Saturday, September 02, 2006

Zahnschmerzen und Bibliotheksstaubmilben


25. September 2003 – Leipzig/Stadtbibliothek

Das Bibliotheksgeschichtliche Kabinett in der 4. Etage ist kein Naherholungsgebiet. Soviel steht fest, als Makarios und Pichelstein um 18 Uhr in den Auftrittssaal geführt werden. Gemeinsam mit dem staksigen Verantwortlichen wartet man auf einen hoffentlich kräftig durchmuskelten Studenten, eingeteilt zum freundlichen Schleppzweck, denn eine Anlage zur Beschallung des Publikums hat wegzehrendes Treppengewicht. Auf mehrfache Nachfrage stellt der Verantwortliche sämtliches Trinkbare der Stadtbibliothek zur Verköstigung bereit. Alles in allem zwei kleine, sehr stille Flaschen Volvic-Mineral nebst einer halben Kanne Kaffee, gebrüht gegen 10 Uhr morgens. Genauso schmeckt die schwarze Suppe auch, Milch gibt es nicht, dafür meldet sich die studentische Hilfskraft telefonisch, er sei ’was essen gegangen, käme aber ganz bestimmt gleich wieder. Wer den zumeist unrühmlichen Umgang mit Studierenden pflegt, ist gut beraten, solche Schutzbehauptungen nicht ernst zu nehmen und fasst lieber selbst mit an. Tatsächlich steht die Technik um 19 Uhr. Pfeifend staunt das personifizierte Amotivationale Syndrom[1] wenige Augenblicke später, als die Arbeit getan ist.   
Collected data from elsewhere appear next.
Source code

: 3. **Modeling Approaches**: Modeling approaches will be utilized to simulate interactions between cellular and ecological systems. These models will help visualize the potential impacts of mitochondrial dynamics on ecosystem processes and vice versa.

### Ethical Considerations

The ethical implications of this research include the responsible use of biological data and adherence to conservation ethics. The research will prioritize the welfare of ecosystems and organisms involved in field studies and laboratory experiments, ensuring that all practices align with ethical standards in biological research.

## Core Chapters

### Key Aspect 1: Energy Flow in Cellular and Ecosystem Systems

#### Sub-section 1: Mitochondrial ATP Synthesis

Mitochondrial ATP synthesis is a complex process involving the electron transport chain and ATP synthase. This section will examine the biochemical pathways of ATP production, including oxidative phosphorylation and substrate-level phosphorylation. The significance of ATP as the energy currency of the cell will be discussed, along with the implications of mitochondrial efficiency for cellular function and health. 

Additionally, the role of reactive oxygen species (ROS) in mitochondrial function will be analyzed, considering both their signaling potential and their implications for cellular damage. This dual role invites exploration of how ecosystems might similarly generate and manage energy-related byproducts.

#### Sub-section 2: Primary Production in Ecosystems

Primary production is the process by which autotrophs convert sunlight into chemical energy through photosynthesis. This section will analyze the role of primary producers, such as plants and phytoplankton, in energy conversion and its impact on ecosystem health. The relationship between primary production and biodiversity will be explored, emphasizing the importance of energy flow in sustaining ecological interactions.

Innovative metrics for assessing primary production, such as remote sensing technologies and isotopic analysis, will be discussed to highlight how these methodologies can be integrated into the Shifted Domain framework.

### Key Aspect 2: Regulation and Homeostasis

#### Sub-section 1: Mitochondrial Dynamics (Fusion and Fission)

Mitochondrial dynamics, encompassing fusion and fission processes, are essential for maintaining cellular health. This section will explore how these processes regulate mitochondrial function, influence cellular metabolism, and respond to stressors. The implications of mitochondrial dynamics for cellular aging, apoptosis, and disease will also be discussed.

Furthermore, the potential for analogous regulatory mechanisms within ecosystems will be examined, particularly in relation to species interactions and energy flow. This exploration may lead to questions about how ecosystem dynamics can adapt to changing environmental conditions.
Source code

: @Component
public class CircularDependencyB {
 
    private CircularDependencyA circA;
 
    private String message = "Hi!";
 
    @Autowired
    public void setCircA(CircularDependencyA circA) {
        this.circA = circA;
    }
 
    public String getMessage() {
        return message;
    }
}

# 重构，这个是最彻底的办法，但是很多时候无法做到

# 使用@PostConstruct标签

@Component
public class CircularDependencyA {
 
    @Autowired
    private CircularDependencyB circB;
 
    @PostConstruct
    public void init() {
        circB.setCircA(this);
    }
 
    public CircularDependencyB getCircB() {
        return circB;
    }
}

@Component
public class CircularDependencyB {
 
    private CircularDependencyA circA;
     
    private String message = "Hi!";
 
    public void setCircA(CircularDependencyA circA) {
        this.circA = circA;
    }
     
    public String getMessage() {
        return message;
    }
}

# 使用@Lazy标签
Mitten im Soundcheck hat der Künstlergott ein Einsehen. Der unerschrockene Kabelarbeiter Herr Nüchterlein wird - eine 1,5 Literflasche Schampus in Händen haltend - in den Saal geführt. Schon während die nächsten Gäste sich in der weit verwinkelten Stadtbibliothek kräftig verlaufen und einer nach dem anderen vom Verantwortlichen der Kultur zugeführt wird, knallt der Korken Richtung Decke, stößt man südwestlich auf das Unfassbare an. „Ob man das Licht ein wenig dimmen kann?“, fragt Doktor Pichelstein hinterm Neonröhrenschutz, der Sonnenbrille. „Nein, keine Ahnung wie das geht!“, ruft der V-Mann weitere Wunde Punkte auf: „Das kann nur der Hausmeister und der geht um fünf“. Doktor Makarios verfügt zu allem Ungemach über eine kräftige Portion psychosomatisch bedingter Zahnschmerzen und wartet auf die Versprechen der Pharma-Industrie.

Wenigstens auf die ist Verlass – von der Bühnenecke wird die festgestuhlte, auf dem Trockendock sitzende Gästeschar begrüßt, im Anschluss eine erste Runde Pratajev-Stücke artig beklatscht. Stev hechtet drei vor um acht in die Stuhlreihen, direkt aus Zypern kommend, Forscher D. Irtenkauf, aus Münster angereist, verpasst zwar den Konzertbeginn, verläuft sich jedoch auf Klosuche mit dem Schlussakkord nach bereits einer Stunde im Gebäude, wird vom diensthabenden Wachmann entdeckt und sanft an die Luft geführt. Die Pratajev-Songtexte „Der Arme“ und „Die Heilung“ erlangen, dort angekommen, eine völlig neue Bedeutung. Der nächste Tag naht lang noch nicht und an der Ecke kauert ein rauchender Student mit Zopf.    

Anmerkung des Makarios:

Glücklicherweise gibt es in einer Stadt wie Leipzig auch angenehmere Orte zum Verweilen, als eine sich selbst verwaltende Stadtbibliothek. Ein solcher Ort wurde gen 22:30 Uhr von einem Teil des Pratajev-Clans angesteuert. Dieser Ort trägt den Namen Moritzbastei. Es gab leckeren Wein, leckeres Brot mit dickem Fett und der ewig nörgelnde Makarios, befreit von Zahnschmerz und Bibliotheksstaubmilben konnte sagen: "Na also, es geht doch, ist doch gar nicht schwer einen Künstler glücklich zu machen"...



[1] Veterinären und Humanmedizinern ein sicherer Begriff, zum besseren Verständnis kurz erklärt: Unter einem Amotivationalen Syndrom versteht man eine nach regelmäßigem Cannabiskonsum auftretende, psychiatrisch diagnostizierte und evaluierte Arbeits- und Antriebsstörung. Sehr oft betroffen ist die Berufsgruppe der „Szenegänger“. Auch „Kiffer-Burn-Out“ oder „Kiffer-Demenz“ genannt.  Quelle: Dr. Pichelstein „Mein Leben als russischer Doktor“, bisweilen unveröffentlicht.